When it comes to large murals, mosaics and public art installations in Detroit, Hubert Massey's name is most likely the first that comes to mind. And he's somewhat of a people's champion, intent on collaborating with communities to create art that tells their stories. Among several other locations, his work can be viewed at the Museum of African American History, in Paradise Valley Park, at Campus Martius, and across the I-75 Mexicantown Bagley Bridge Gateway. A Grand Valley State University grad, Massey studied at the University of London, Slade Institute of Fine Arts. He studied with Stephen Dimitroff and Lucienne Bloch, both apprentices to muralist Diego Rivera.

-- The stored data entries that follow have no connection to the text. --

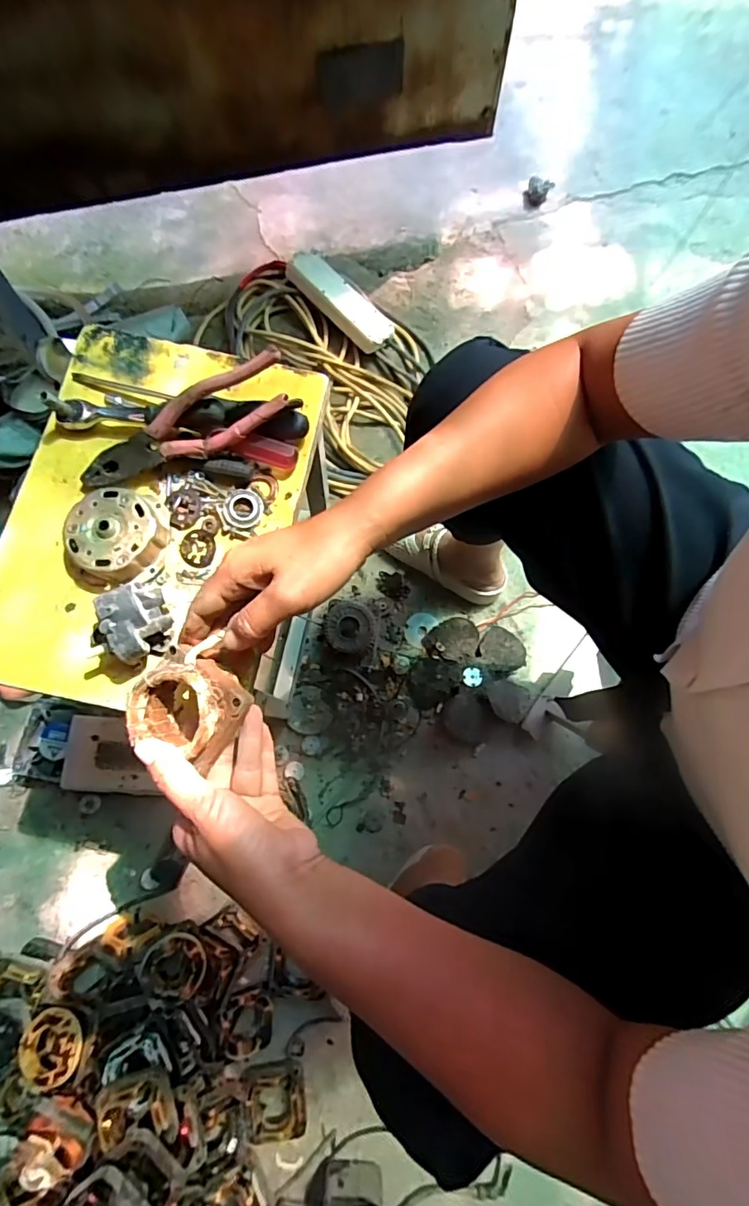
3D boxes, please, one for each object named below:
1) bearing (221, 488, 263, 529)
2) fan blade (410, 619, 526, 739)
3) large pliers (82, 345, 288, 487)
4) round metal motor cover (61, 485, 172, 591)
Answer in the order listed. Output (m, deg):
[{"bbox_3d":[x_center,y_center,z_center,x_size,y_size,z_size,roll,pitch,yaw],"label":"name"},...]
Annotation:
[{"bbox_3d":[-0.115,-0.082,0.457,0.035,0.010,0.034,2,77,1],"label":"bearing"},{"bbox_3d":[0.156,0.122,0.847,0.182,0.045,0.184,0,76,-1],"label":"fan blade"},{"bbox_3d":[-0.158,-0.145,0.440,0.192,0.015,0.051,-25,112,8],"label":"large pliers"},{"bbox_3d":[-0.216,-0.054,0.434,0.081,0.030,0.077,-6,77,-1],"label":"round metal motor cover"}]

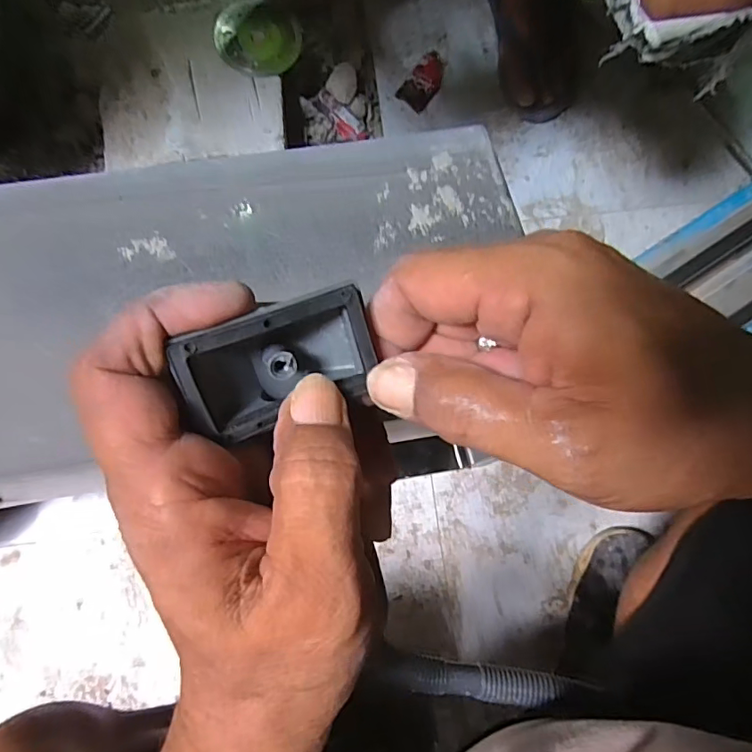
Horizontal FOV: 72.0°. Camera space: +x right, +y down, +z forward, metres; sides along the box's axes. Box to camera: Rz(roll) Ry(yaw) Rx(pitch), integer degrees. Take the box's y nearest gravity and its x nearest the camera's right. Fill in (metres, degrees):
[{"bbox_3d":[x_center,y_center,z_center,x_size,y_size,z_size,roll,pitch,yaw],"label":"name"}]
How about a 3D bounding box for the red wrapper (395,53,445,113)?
[{"bbox_3d":[0.065,-0.396,0.696,0.041,0.013,0.083,32,85,1],"label":"red wrapper"}]

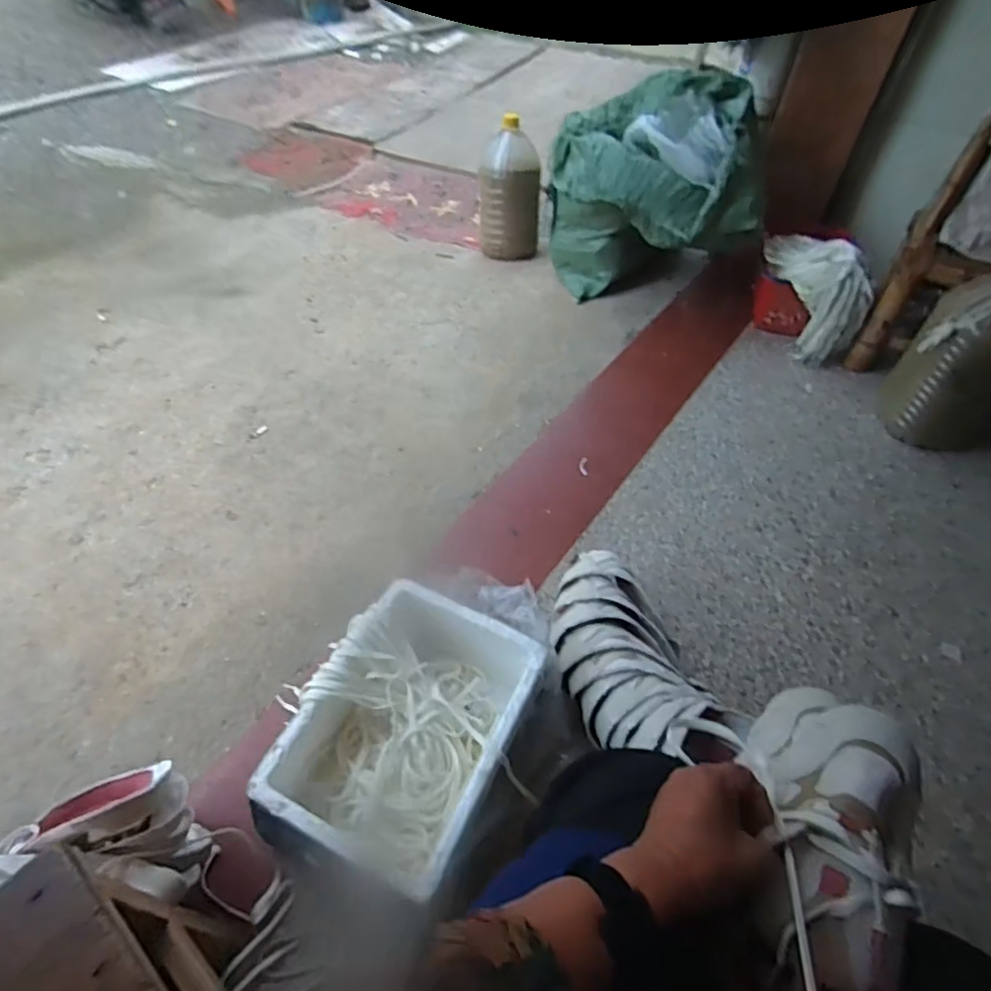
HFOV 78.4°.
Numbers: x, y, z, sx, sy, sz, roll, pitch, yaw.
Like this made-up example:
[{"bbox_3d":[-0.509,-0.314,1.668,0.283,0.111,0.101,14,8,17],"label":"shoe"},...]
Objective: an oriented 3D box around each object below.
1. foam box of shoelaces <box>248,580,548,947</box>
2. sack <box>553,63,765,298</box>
[{"bbox_3d":[-0.114,0.334,0.826,0.269,0.156,0.352,21,53,15],"label":"foam box of shoelaces"},{"bbox_3d":[0.406,-0.778,1.626,0.518,0.482,0.361,5,51,2],"label":"sack"}]

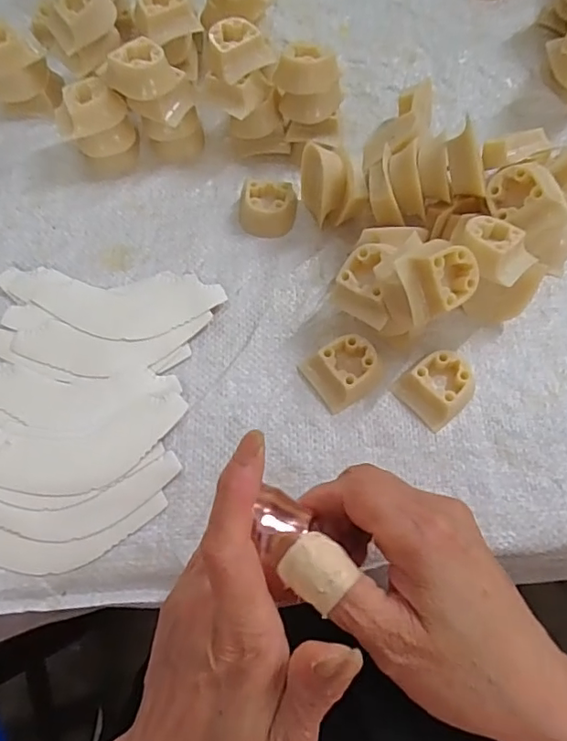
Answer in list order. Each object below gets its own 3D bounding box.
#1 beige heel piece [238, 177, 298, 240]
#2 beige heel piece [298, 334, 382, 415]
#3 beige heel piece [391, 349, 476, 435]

Massey is one of the only African-American artists who paints in the true Buon Fresco style. Massey says that he enjoys the work of Robert Tomlin, Henry Heading and Richard Bennett. "They're three extraordinary Detroit-area artists with very different talents," Massey says. He adds that the greatest impact the Kresge Fellowship will have on his career is that it will allow him to delve deep into the exploration and expansion of his art in new settings and cultures. "My passion for community artwork is rewarding because of my love of portraying the people that it represents," he says. "But these are often people who are economically challenged. Kresge's support is like a form of commission that allows me to continue serving the artistically underserved."

 

Liz Cohen

With work shown throughout the United States and Europe — including solo exhibitions at Salon 94 in New York, Galerie Laurent Godin in Paris, and Fargfabriken in Stockholm — the Phoenix-born artist Liz Cohen is currently an artist-in-residence and department of photography head at Cranbrook Academy of Art.

Cohen was recently included in Neville Wakefield's Commercial Break for the 54th Venice Biennale, Car Fetish, I Drive Therefore I Am at the Museum Tinguely, in Basel, Switzerland, and Femme Objet/Femme Sujet at the Centre de Art Contemporain in Meymac, France. Cohen is best known for her subversive auto sculpture project, "Bodywork," in which she transformed an East German 1987 Trabant into a 1973 Chevy El Camino. (See more of her work at tinyurl.com/3e629p6.)

 

Mark Newport

Before Mark Newport landed in the Detroit area (he's an artist-in-residence and head of fiber at the Cranbrook Academy of Art), he lived in Amsterdam, New York and studied undergrad at the Kansas City Art Institute and received his MFA from the School of the Art Institute of Chicago. Since then, he has exhibited internationally, including having work in collections of the Whitney Museum of American Art, the Renwick Gallery of the Smithsonian American Art Museum and the Detroit Institute of Arts. At the moment, he's in the studio working on a series of small-scale carved figures based on the G.I. Joes and action figures he had as a child. "They are carved of wood and are costumed in either a knit or flocked costume," he says. "The figures have posable arms, heads and hips. Some explore the body type of the hero while others explore the relationship between the costume and the body underneath." As Newport sees it, artists themselves are posable as well. "I think there are many roles for artists in society. Some engage the community directly through social interactions, performance, public gardens, in order to explore a range of issues," he says. "Others observe and experience their daily life and make work in response to those experiences." Newport says he respects the commitment in work and teaching of Gerhardt Knodel, whose efforts, he says, "expanded and defined the field he works in."